Wednesday 4 April 2018 18:15, UK
The chairman of next month's Commonwealth Games in Australia, Peter Beattie, believes the Games can restore the country’s reputation following the ball- tampering scandal that has engulfed the cricket team.
Steve Smith, David Warner and Cameron Bancroft were all sent home in disgrace from Australia's tour of South Africa for their involvement in a plan to manipulate the ball with sticky tape during day three of the third Test in Cape Town.
Smith and Warner have been banned from all international and domestic cricket for 12 months, with Bancroft receiving a nine-month suspension.
The Commonwealth Games on the Gold Coast begins next Wednesday and Beattie is hopeful the cricketers' cheating saga will have passed in time for the opening ceremony and promises a cheat-free event.
"The Australian cricketers have no doubt damaged our global reputation in terms of cheating," Beattie said.
"The Commonwealth Games will restore it because we have got the toughest drug testing regime possible.
"I'm not looking forward to talking to the South Africans or the English because they will give us heaps [of abuse] for it.

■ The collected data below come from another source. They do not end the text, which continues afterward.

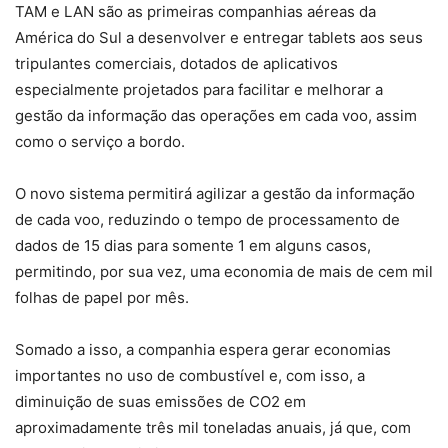
TAM e LAN são as primeiras companhias aéreas da
América do Sul a desenvolver e entregar tablets aos seus
tripulantes comerciais, dotados de aplicativos
especialmente projetados para facilitar e melhorar a
gestão da informação das operações em cada voo, assim
como o serviço a bordo.
O novo sistema permitirá agilizar a gestão da informação
de cada voo, reduzindo o tempo de processamento de
dados de 15 dias para somente 1 em alguns casos,
permitindo, por sua vez, uma economia de mais de cem mil
folhas de papel por mês.
Somado a isso, a companhia espera gerar economias
importantes no uso de combustível e, com isso, a
diminuição de suas emissões de CO2 em
aproximadamente três mil toneladas anuais, já que, com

"We want to see less cricket, more Commonwealth Games. It was always going to be a big story. We all grew up loving the Australian cricket team.
"I hope it disappears as a major story by being dealt with properly then we can focus on the Games.
"Athletes won't do that and all of them will be very carefully monitored.
"There is no history of that happening in the Commonwealth Games because these are the friendly games. This is a cheat-free zone.
"We will restore Australia's reputation."